__REQUIRED TASKS__:
[a] In the passage on crypto-asset regulation, condense the paragraph beginning "In the demise of the stablecoin TerraUSD" into a short bulleted list that keeps its main facts.
[b] Print the passage on crypto-asset regulation verbatim, from "The trading platform" up to and including "crypto-related business model.".
start GIVEN TEXT
I thought at the time that prohibiting financial institutions, in particular credit institutions, from buying, holding or selling crypto-assets would avert the danger of contagion to the regulated financial sector and also dispel a potential perception among the general public that investments in highly speculative crypto-assets would enjoy the same level of protection as investments in traditional financial assets.

At the same time, I strongly argued for the full inclusion of crypto exchanges and crypto-asset providers under the remit of anti-money laundering and countering the financing of terrorism (AML/CFT) regulation and supervision. I was of the view that it was indeed possible to let new technologies and products develop outside the mainstream channels of banking markets under an approach that could be characterised as “let crypto experiment in a closed environment”.

However, the turbulence experienced in crypto markets since then, including recent instances of unsustainable business models and egregious fraud, makes a strong case for a tougher regulatory approach.

In fact, we have seen some crypto-asset projects that relied solely on expectations of ever-increasing prices and continuous inflows of capital from new investors (like a Ponzi scheme) with no intrinsic value whatsoever, no ability to generate cash flows and extreme price volatility[6].

In the demise of the stablecoin TerraUSD, for instance, we had a clear case of a flawed business model coupled with misconduct. This shone a light on three extremely concerning aspects: the high vulnerability of the lending protocols; the extensive interconnections among crypto-asset players; and the unreliability of algorithmic stabilisation mechanisms. The same case revealed strong detrimental interconnections between crypto-assets (Luna, paired with TerraUSD) and crypto-asset firms (Lido, Celsius) which had a profound impact on public confidence in the entire sector.

The trading platform FTX also operated with a seriously flawed institutional and governance framework that was prone to conflicts of interest, fraud and misappropriation of client assets in order to cover losses incurred by other group entities. Indeed, the FTX case laid bare all the problematic aspects of an opaque corporate structure and an overly complex and vertically integrated crypto-related business model.

I now believe that the “let crypto experiment in a closed environment” approach is no longer tenable, given the expansion of crypto-asset activities, the interest expressed by, among others, banks and other traditional intermediaries in commingling the provision of traditional and crypto financial services, the damage to consumers caused by fraud, and the numerous risk management failures in the crypto-assets world.

Moreover, although the sector is still relatively small, further growth outside of the regulatory perimeter could eventually give rise to wider financial stability concerns, particularly considering the increasing interconnections with the banking sector, as evidenced by the crisis involving some medium-sized US banks earlier this year.[7]

I am also particularly concerned about the potential for criminal activity within the sector, with serious risks of money laundering and terrorism financing that will be exacerbated if the crypto-assets world remains completely outside of the scope of regulation.
end GIVEN TEXT
start RAW DATA
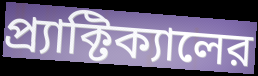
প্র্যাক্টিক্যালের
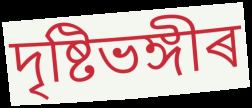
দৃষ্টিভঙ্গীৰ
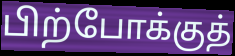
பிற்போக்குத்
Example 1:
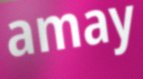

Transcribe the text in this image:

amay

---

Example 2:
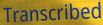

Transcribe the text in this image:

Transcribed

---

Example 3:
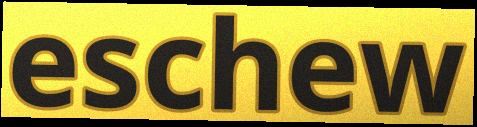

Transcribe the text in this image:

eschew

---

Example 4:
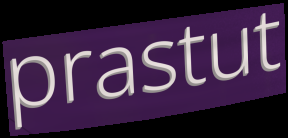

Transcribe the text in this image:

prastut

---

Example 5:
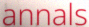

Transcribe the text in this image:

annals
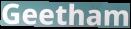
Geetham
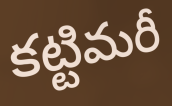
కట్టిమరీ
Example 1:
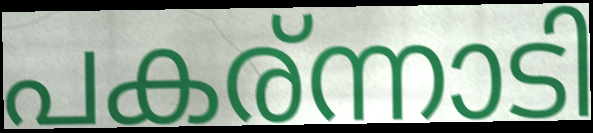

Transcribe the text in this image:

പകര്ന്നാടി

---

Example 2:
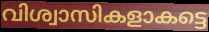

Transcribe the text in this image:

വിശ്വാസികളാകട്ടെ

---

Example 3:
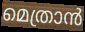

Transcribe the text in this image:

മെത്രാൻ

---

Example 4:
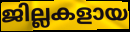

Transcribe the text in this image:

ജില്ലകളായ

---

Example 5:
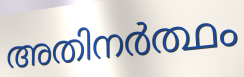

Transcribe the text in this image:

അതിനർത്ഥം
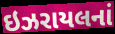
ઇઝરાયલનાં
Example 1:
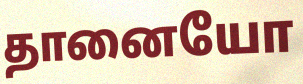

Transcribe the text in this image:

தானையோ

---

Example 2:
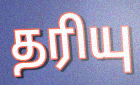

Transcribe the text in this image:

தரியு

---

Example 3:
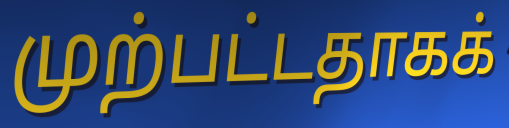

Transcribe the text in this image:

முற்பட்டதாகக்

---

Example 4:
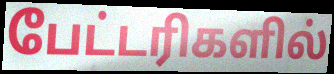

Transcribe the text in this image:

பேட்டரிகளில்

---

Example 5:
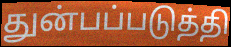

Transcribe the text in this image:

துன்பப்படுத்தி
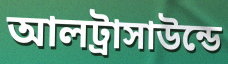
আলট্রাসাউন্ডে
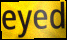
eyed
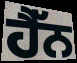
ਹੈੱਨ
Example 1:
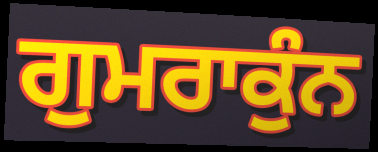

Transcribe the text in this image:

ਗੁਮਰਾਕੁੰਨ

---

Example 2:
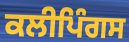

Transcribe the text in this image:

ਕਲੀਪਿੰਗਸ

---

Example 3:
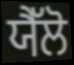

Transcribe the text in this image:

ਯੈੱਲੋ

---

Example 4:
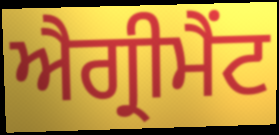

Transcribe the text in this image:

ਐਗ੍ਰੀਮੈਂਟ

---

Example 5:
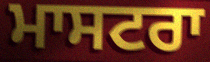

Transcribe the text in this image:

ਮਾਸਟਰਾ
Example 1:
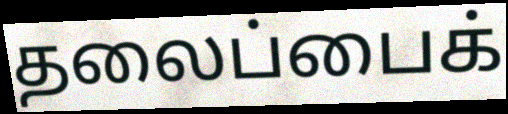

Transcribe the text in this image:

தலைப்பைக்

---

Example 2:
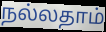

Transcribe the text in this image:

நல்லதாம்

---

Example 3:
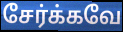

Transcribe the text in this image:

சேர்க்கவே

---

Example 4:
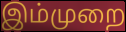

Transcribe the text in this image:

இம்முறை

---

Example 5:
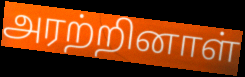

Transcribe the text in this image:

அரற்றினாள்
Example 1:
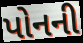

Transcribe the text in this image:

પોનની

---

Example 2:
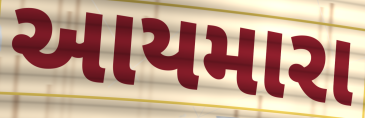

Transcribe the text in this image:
end RAW DATA
__RESULTS FOR EACH TASK__:
[a]
- The collapse of the stablecoin TerraUSD involved a flawed business model combined with misconduct.
- It exposed three serious concerns:
  - the high vulnerability of lending protocols
  - extensive interconnections among crypto-asset players
  - unreliable algorithmic stabilization mechanisms
- It also revealed harmful links between crypto-assets (Luna, paired with TerraUSD) and crypto-asset firms (Lido, Celsius).
- These links badly damaged public confidence in the whole sector.

[b]
The trading platform FTX also operated with a seriously flawed institutional and governance framework that was prone to conflicts of interest, fraud and misappropriation of client assets in order to cover losses incurred by other group entities. Indeed, the FTX case laid bare all the problematic aspects of an opaque corporate structure and an overly complex and vertically integrated crypto-related business model.